GSA Connects 2021 in Portland, Oregon

Paper No. 31-8
Presentation Time: 3:30 PM

SCALE INVARIANCE OF TOPOGRAPHIC DEPRESSIONS ON HIMALAYAN DEBRIS-COVERED GLACIERS


STRICKLAND, Ryan1, COVINGTON, Matthew1, GULLEY, J.2, BLACKSTOCK, Joshua3, KAYASTHA, Rijan Bhakta4 and SHERPA, Dawa Tshering4, (1)Department of Geosciences, University of Arkansas, 216 Gearhart Hall, Fayetteville, AR 72701, (2)School of Geosciences, University of South Florida, 4202 E. Fowler Avenue, Tampa, FL 33620-5550, (3)University of Arkansas Department of Geosciences, 340 N Campus Drive, 216 Gearhart Hall, Fayetteville, AR 72701-1202, (4)Department of Environmental Science and Engineering, Kathmandu University, Kathmandu, 00000, Nepal

Meltwater runoff from Himalayan debris-covered glaciers supplies a substantial volume of freshwater to hundreds of millions of people in Asia.

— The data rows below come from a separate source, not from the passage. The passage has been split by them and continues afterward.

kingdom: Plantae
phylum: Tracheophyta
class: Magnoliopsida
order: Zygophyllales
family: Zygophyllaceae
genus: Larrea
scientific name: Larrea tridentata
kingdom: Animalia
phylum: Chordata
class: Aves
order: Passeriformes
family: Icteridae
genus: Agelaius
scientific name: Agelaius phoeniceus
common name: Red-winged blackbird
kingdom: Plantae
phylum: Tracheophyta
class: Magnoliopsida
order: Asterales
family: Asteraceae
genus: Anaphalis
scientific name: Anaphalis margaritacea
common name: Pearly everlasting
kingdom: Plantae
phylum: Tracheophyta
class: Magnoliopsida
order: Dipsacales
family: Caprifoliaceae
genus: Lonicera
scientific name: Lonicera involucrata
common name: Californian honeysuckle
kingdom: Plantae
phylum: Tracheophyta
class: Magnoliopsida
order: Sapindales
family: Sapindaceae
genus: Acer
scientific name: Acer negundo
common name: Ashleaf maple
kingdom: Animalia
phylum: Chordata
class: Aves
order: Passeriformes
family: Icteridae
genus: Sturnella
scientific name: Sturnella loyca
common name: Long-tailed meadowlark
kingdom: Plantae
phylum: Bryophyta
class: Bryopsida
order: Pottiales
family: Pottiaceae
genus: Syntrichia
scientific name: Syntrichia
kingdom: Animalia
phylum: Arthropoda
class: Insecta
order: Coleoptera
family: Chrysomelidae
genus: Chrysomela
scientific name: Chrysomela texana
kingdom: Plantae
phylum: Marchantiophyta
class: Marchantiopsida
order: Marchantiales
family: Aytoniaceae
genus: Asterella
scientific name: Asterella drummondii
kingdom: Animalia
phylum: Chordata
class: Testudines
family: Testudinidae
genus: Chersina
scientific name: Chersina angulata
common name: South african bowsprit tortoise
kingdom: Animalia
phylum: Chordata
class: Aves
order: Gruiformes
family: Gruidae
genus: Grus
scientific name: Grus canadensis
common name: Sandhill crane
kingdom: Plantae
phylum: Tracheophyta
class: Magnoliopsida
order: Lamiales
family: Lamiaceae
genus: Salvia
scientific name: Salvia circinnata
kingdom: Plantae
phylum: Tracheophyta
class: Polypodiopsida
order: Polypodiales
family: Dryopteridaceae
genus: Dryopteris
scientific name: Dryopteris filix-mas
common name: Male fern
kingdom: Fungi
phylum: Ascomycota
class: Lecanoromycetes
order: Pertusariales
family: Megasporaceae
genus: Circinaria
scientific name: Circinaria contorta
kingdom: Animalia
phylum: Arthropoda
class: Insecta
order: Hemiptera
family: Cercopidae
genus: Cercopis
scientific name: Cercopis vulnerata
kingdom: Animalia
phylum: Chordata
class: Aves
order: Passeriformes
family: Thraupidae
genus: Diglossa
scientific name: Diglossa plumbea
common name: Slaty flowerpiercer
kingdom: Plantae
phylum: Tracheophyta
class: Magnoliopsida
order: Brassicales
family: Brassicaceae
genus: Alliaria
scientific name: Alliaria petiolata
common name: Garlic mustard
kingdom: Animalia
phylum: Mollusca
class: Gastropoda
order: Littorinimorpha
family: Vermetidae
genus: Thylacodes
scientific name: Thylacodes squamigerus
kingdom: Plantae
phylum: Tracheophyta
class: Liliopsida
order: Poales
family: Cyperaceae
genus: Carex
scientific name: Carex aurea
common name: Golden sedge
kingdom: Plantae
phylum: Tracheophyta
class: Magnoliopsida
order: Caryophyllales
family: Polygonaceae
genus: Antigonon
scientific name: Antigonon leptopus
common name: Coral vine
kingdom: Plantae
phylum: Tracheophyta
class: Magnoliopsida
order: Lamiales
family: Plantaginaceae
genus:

However, spatially variable melt rates on debris-covered glaciers create highly irregular glacier surfaces, characterized by thousands of topographic depressions that intermittently store meltwater. But topographic depressions are more than passive water storage features, rather they are a topographic signature of the complex dynamics relating surface melt processes with long-distance meltwater drainage systems on debris-covered glaciers. Little attention has been given specifically to their distribution and geometry as a means for better understanding melt and drainage processes. This work shows scale invariant area-abundance distributions of topographic depressions on 15 debris-covered glaciers in the Khumbu Region and distinct power law perimeter-to-area and depth-to-area scaling relationships. The observed scale invariance demonstrates that there is no characteristic length scale for topographic depressions, and depression growth is only meaningfully limited by the dimensions of the glacier. Topographic depressions on the Ngozumpa Glacier were examined more closely over the 2010-2019 time period. Interestingly, the total depression area on the Ngozumpa Glacier did not necessarily increase from one year to the next, nor did the largest depression always gain area. We use a simple numerical model to simulate possible growth mechanisms that reproduce the observed scaling relationships.